CDU will sich nicht äußern
Auch Parteien haben das Potenzial der Online-Botschafter offenbar erkannt. „Diverse Parteien wollen aktuell mit mir arbeiten, aber das sage ich ab“, sagt Influencerin zur Löwen. Sie versuche so gut es geht, neutral und unparteiisch zu berichten, sagt sie. Die CDU will auf Nachfrage nicht sagen, mit welchen Influencern über eine Zusammenarbeit gesprochen wird. Die SPD lehnt finanzierte Werbepartnerschaften ab. „Wahlwerbung, gerade auch im Netz, sollte als solche zu erkennen sein“, erklärt eine Parteisprecherin. „Es muss klar identifizierbar sein, in wessen Auftrag die Werbung erfolgt.“
Auf die Reichweite der Influencer wollen aber auch die Sozialdemokraten nicht verzichten. Freiwillige Schützenhilfe aus dem Netz nimmt die Partei gern an, etwa von Lisa Banholzer. Die 29-jährige Modebloggerin ist ebenfalls Teil der Kampagne des Europäischen Parlaments und besitzt seit zwei Jahren auch ein Parteibuch der SPD. Darüber spricht sie in ihren Posts und Blogeinträgen. Im April hat Banholzer gemeinsam mit SPD-Spitzenkandidatin Katarina Barley einen Podcast produziert.

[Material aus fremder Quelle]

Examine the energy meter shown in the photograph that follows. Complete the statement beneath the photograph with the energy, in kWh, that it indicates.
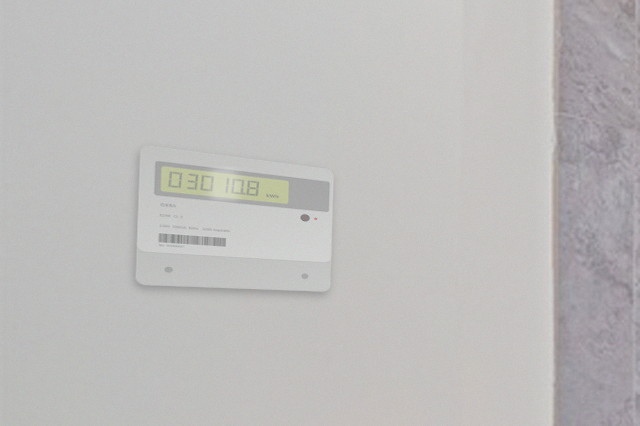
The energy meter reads 3010.8 kWh
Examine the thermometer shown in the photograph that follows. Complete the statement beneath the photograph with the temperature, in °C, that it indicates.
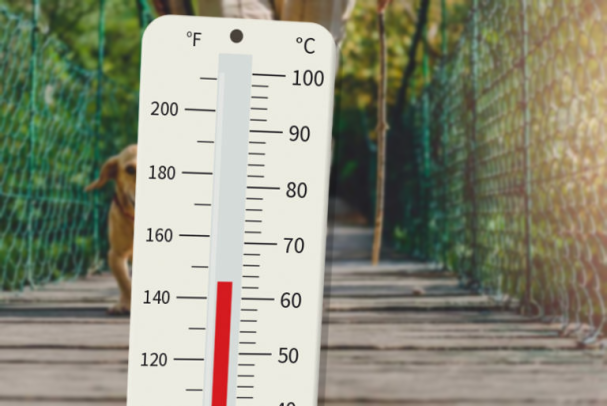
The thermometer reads 63 °C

„Die zielgruppengerechte Onlinekommunikation hat in den letzten Jahren stark an Bedeutung gewonnen“, heißt es dazu von der SPD. Und Influencer würden eben jene Zielgruppen ansprechen, die mit der klassischen Wahlwerbung kaum zu erreichen sind. Ihr Budget für den Onlinewahlkampf haben die Sozialdemokraten wohl auch deshalb im Vergleich zur vergangenen Europawahl im Jahr 2014 verachtzigfacht: Damals standen 20.000 Euro zur Verfügung, bei dieser Wahl rund 1,6 Millionen.

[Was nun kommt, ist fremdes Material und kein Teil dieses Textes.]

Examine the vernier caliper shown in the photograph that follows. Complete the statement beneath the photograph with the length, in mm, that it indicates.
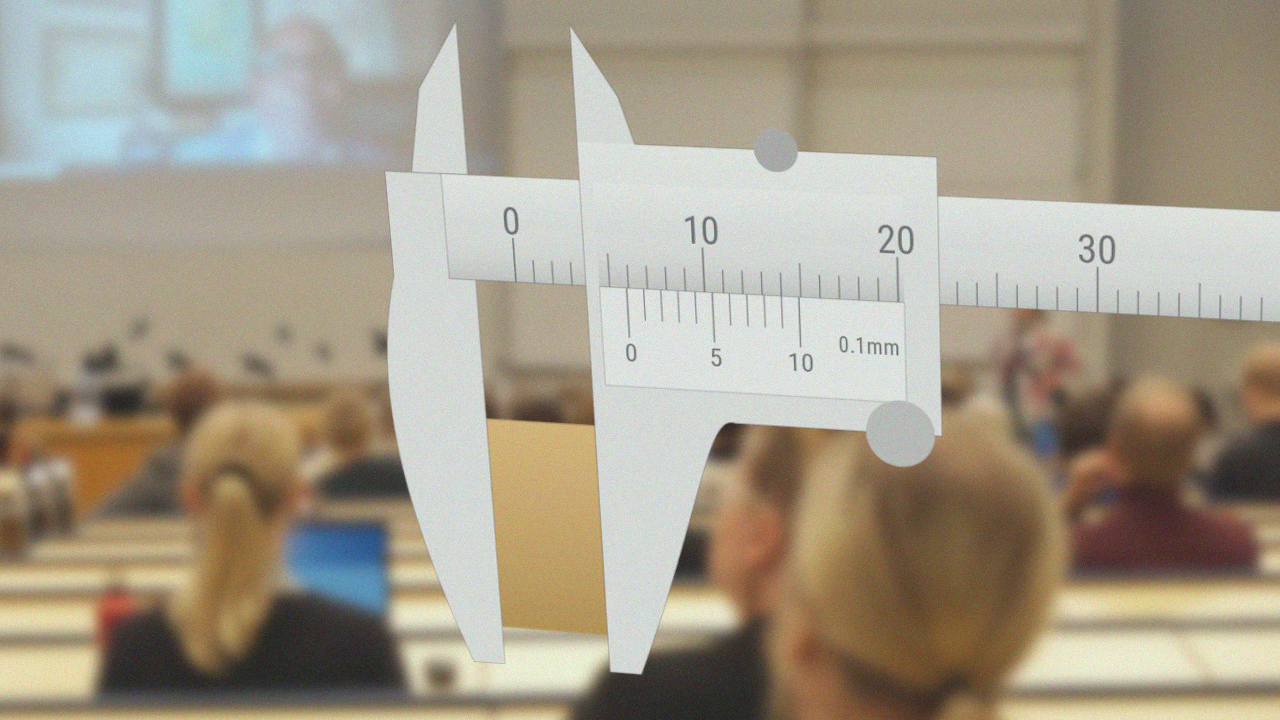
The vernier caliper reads 5.9 mm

Politische Aussagen könnten zum Problem werden
Allzu öffentlich möchte Lisa Banholzer, die in Berlin derzeit das Werbegesicht der Modekette H&M ist, ihr Engagement für die SPD jedenfalls nicht machen. Sie möchte sich in der Presse nicht politisch äußern, teilt ihr Management mit. Der Hamburger Politikberater Martin Fuchs hat dafür eine Erklärung: Influencer könnten als Werbepartner für Unternehmen unattraktiv werden, wenn sie zu politisch auftreten. Besonders dann, wenn sich die politischen Ziele gegen Unternehmen richten, die die Influencer finanzieren. „Wäre Juso-Chef Kevin Kühnert ein Influencer, würde BMW jetzt wohl nicht mehr mit ihm zusammenarbeiten“, sagt Fuchs.
Doch die Parteien würden selbst schon von kleinen und freiwilligen Kooperationen enorm profitieren. Über die sozialen Netzwerke kämen sie einerseits an Wahlberechtigte, die sich sonst kaum für Politik interessieren. „Andererseits bekommen Influencer von ihren Fans einen extremen Vertrauensvorschuss“, sagt Fuchs. Seine Idee: Aktionen, die für die Internetstars weniger politisch sind. „Warum lässt sich Andrea Nahles nicht mal von einer Beauty-Influencerin schminken“, fragt Fuchs.
Auch Spitzenpolitiker tragen den EU-Hoodie
Immerhin kleiden sich Spitzenpolitiker jetzt schon so wie die Jugendvorbilder im Netz. FDP-Chef Christian Lindner trägt den Europa-Pullover der Influencer lässig über dem Hemd, Katarina Barley sogar auf Wahlplakaten. Den sogenannten EUnify-Hoodie hat die Berliner König Galerie vor zwei Jahren herausgebracht. Die Europawahl ist ihr großes Geschäft: Mehr als 10 000 Pullover hat die Galerie verkauft. „Dass sich Barley, Lindner und andere Politiker dem Hoodie annehmen, ist zwiespältig zu sehen“, sagt Christoph Pantke von der Galerie König. Das könne den Pullover wieder unattraktiv machen.